# [TASK]
Could you reproduce all the entries under this sentence exactly, leaving the images aside?

# [INPUT DATA]
==============================

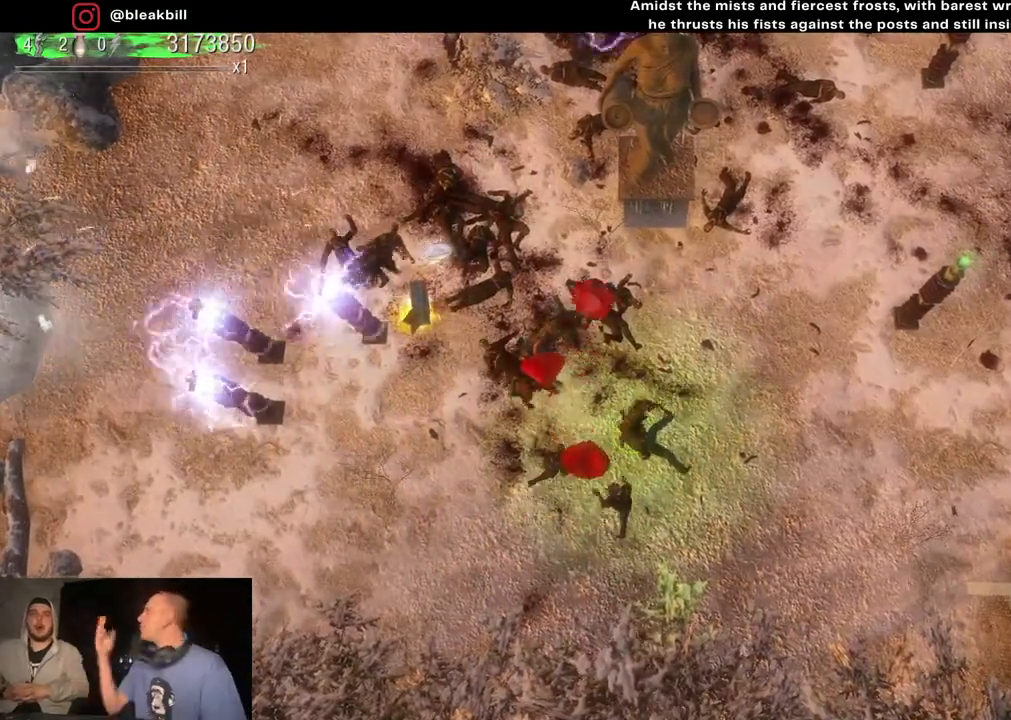
{"buttons": [], "left_stick": "center", "right_stick": "center", "events": []}
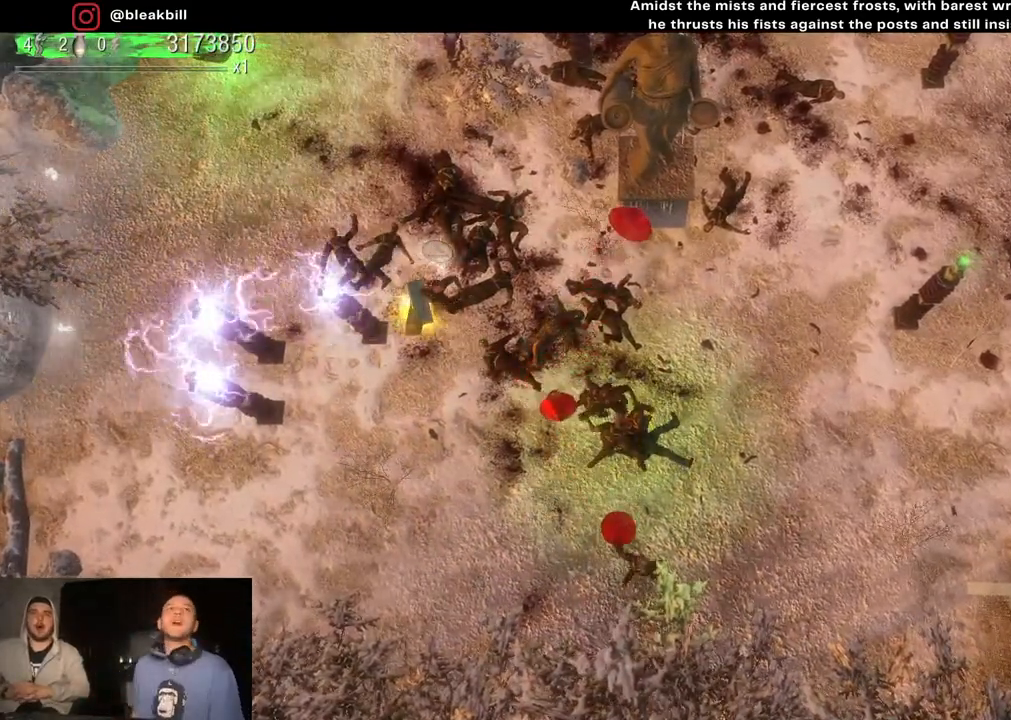
{"buttons": [], "left_stick": "down-left", "right_stick": "center", "events": [[50, "left_stick", "down"], [367, "left_stick", "down-left"]]}
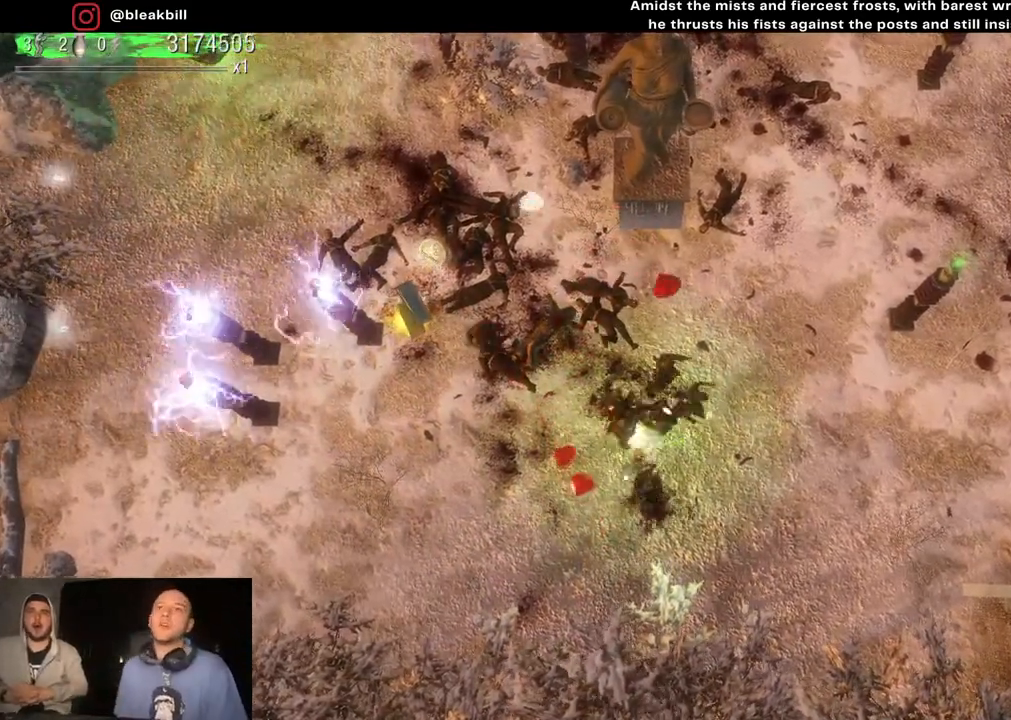
{"buttons": [], "left_stick": "left", "right_stick": "center", "events": [[450, "left_stick", "left"]]}
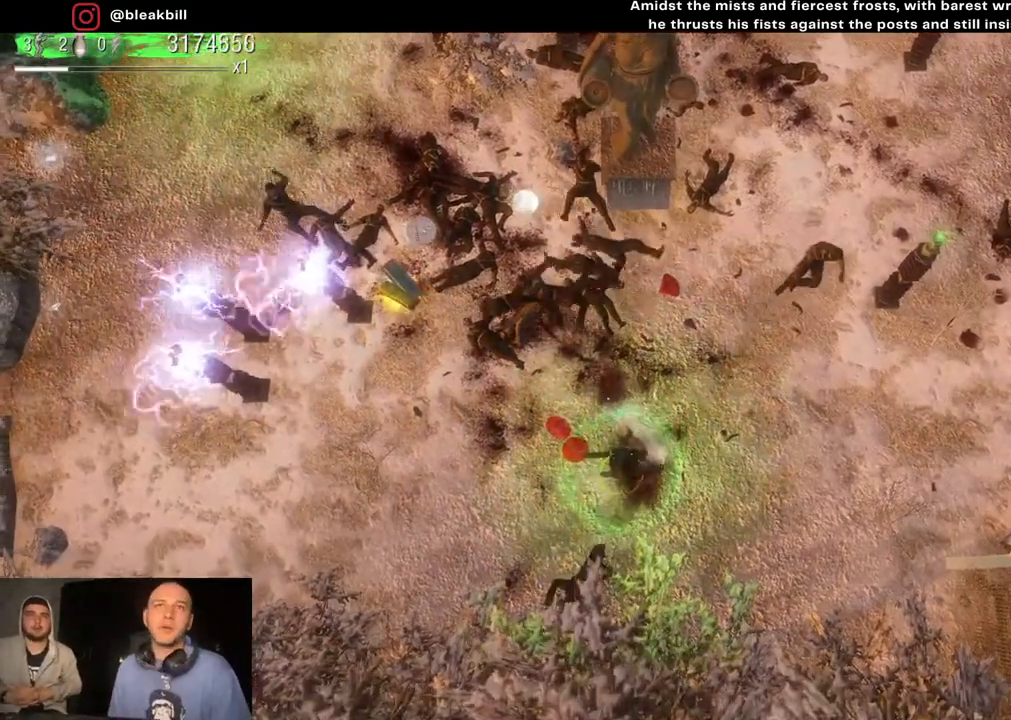
{"buttons": [], "left_stick": "up-right", "right_stick": "center", "events": [[33, "left_stick", "up-left"], [200, "left_stick", "up-right"]]}
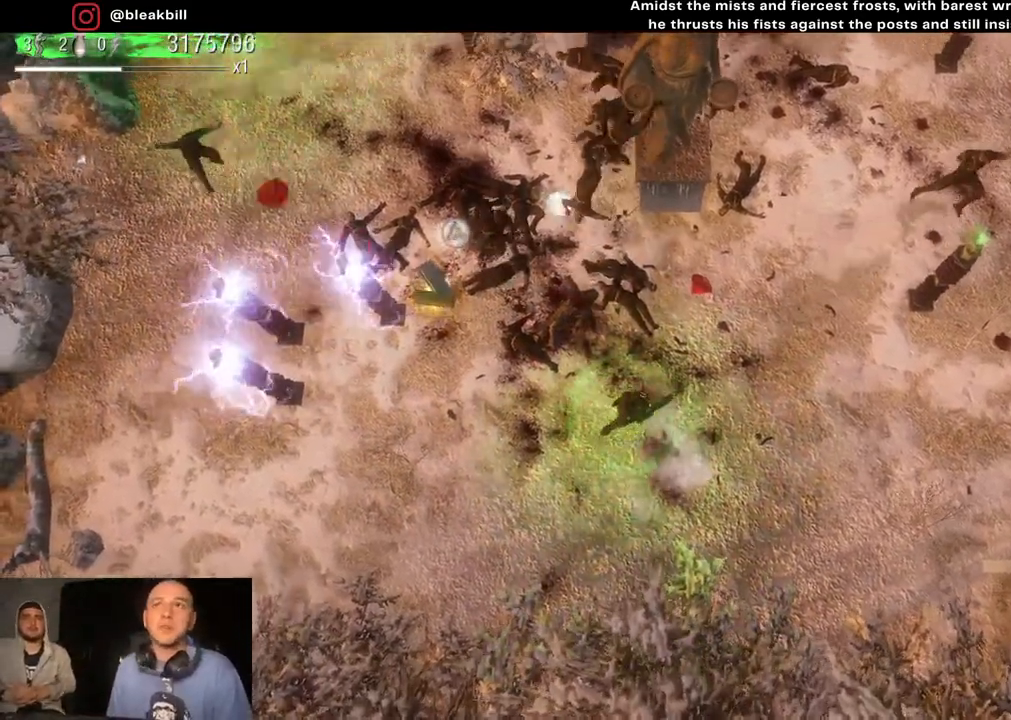
{"buttons": [], "left_stick": "up", "right_stick": "center", "events": [[367, "left_stick", "up"]]}
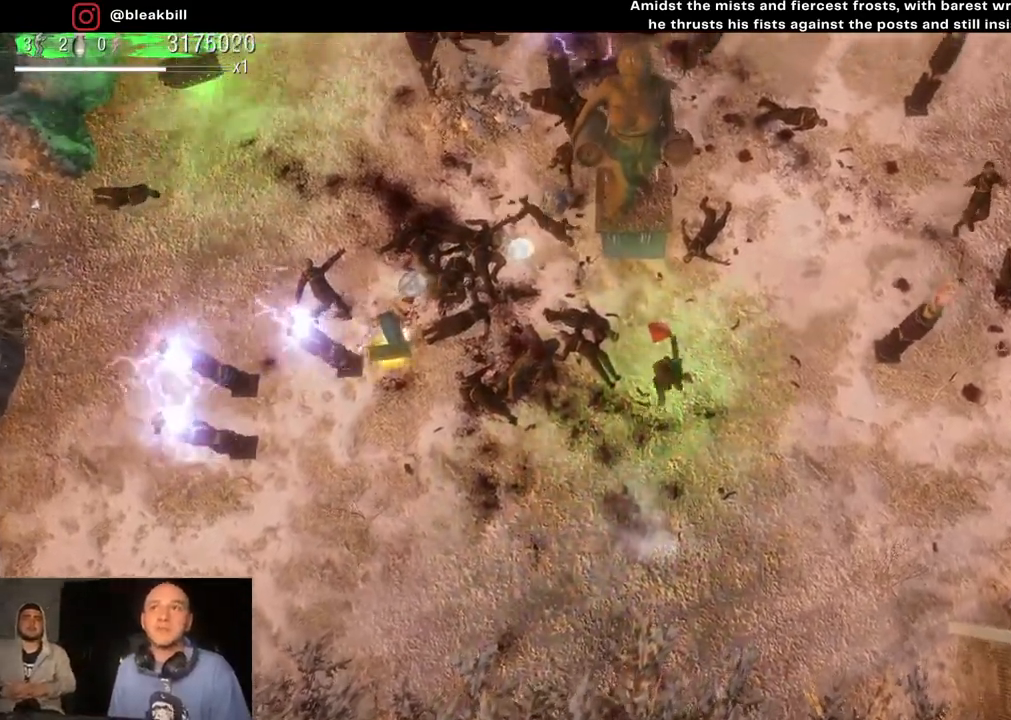
{"buttons": [], "left_stick": "up-left", "right_stick": "center", "events": [[33, "left_stick", "up-left"]]}
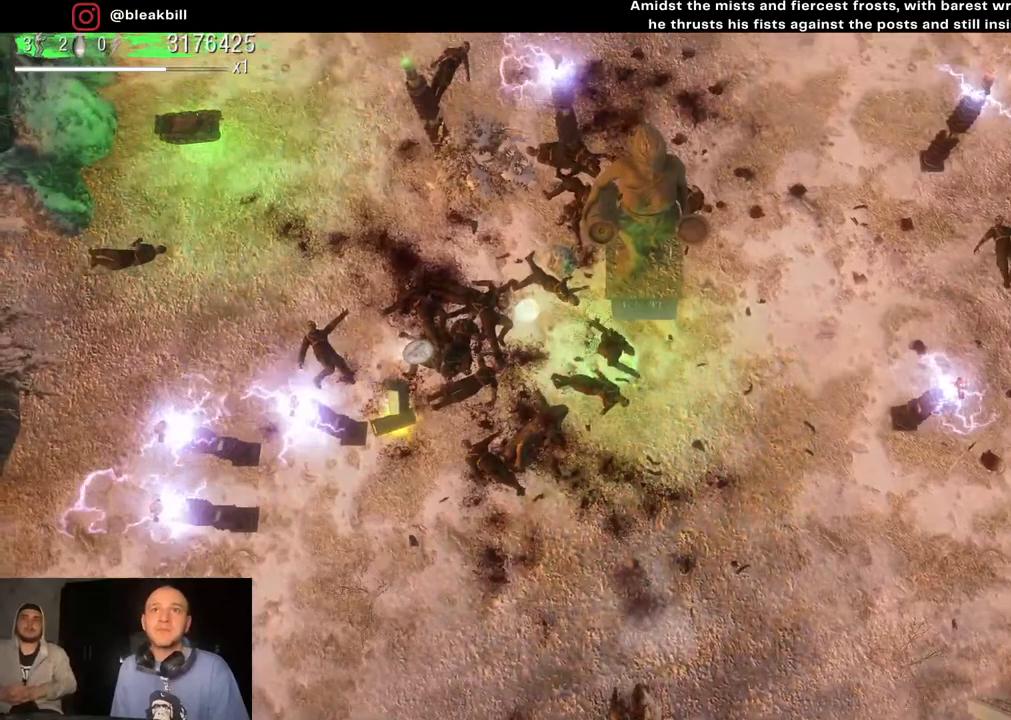
{"buttons": [], "left_stick": "down-left", "right_stick": "center", "events": [[83, "left_stick", "left"], [283, "left_stick", "down-left"]]}
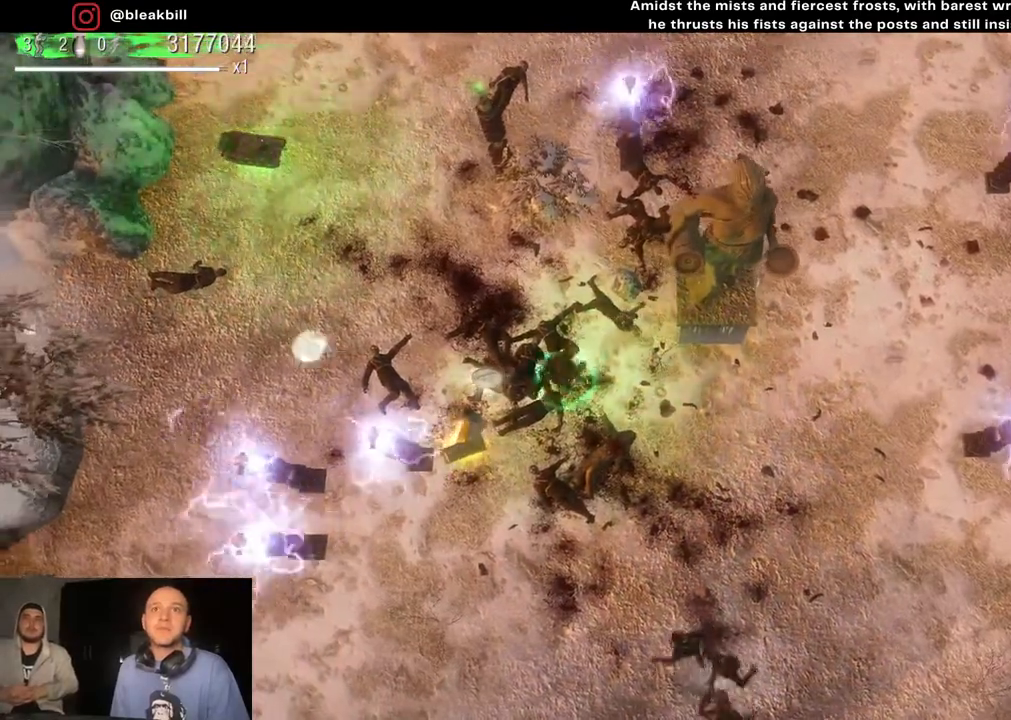
{"buttons": [], "left_stick": "up-left", "right_stick": "center", "events": [[167, "left_stick", "down"], [300, "left_stick", "up-left"]]}
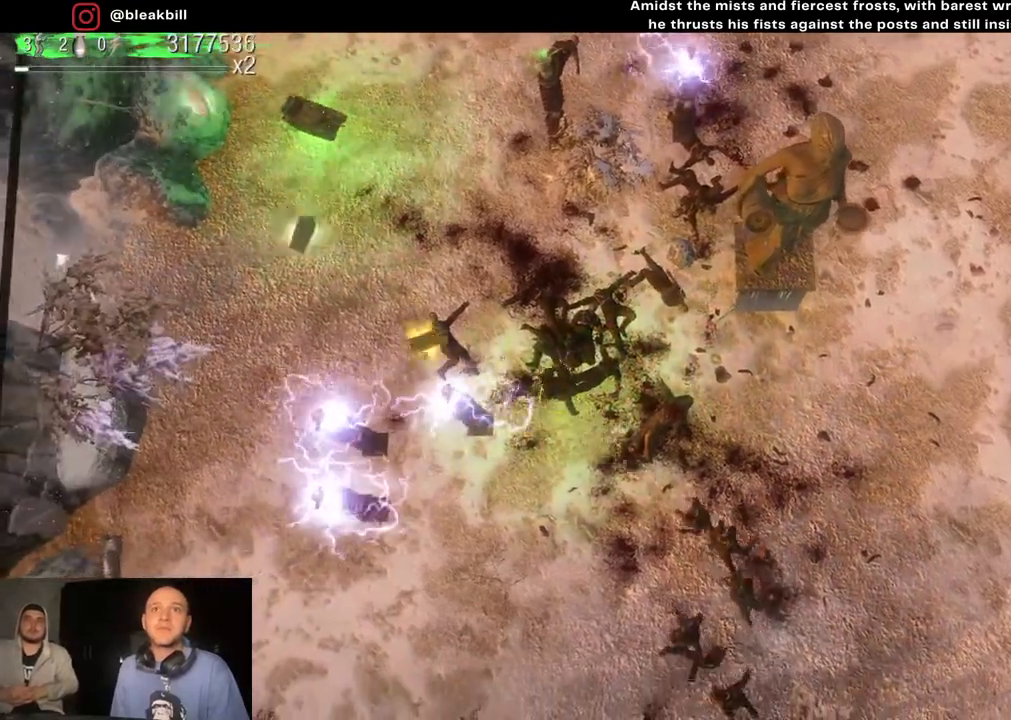
{"buttons": [], "left_stick": "up-left", "right_stick": "down-right", "events": [[350, "right_stick", "down-right"]]}
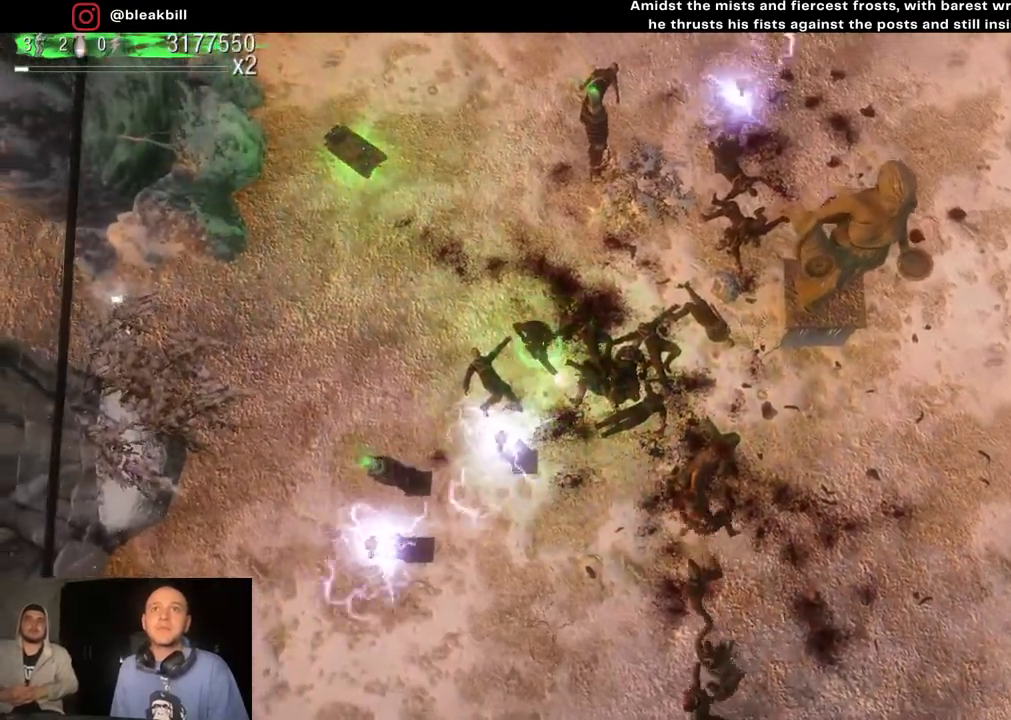
{"buttons": [], "left_stick": "center", "right_stick": "down-right", "events": [[283, "left_stick", "center"]]}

==============================

# [RESPONSE AREA]
{"buttons": [], "left_stick": "center", "right_stick": "center", "events": []}
{"buttons": [], "left_stick": "down-left", "right_stick": "center", "events": [[50, "left_stick", "down"], [367, "left_stick", "down-left"]]}
{"buttons": [], "left_stick": "left", "right_stick": "center", "events": [[450, "left_stick", "left"]]}
{"buttons": [], "left_stick": "up-right", "right_stick": "center", "events": [[33, "left_stick", "up-left"], [200, "left_stick", "up-right"]]}
{"buttons": [], "left_stick": "up", "right_stick": "center", "events": [[367, "left_stick", "up"]]}
{"buttons": [], "left_stick": "up-left", "right_stick": "center", "events": [[33, "left_stick", "up-left"]]}
{"buttons": [], "left_stick": "down-left", "right_stick": "center", "events": [[83, "left_stick", "left"], [283, "left_stick", "down-left"]]}
{"buttons": [], "left_stick": "up-left", "right_stick": "center", "events": [[167, "left_stick", "down"], [300, "left_stick", "up-left"]]}
{"buttons": [], "left_stick": "up-left", "right_stick": "down-right", "events": [[350, "right_stick", "down-right"]]}
{"buttons": [], "left_stick": "center", "right_stick": "down-right", "events": [[283, "left_stick", "center"]]}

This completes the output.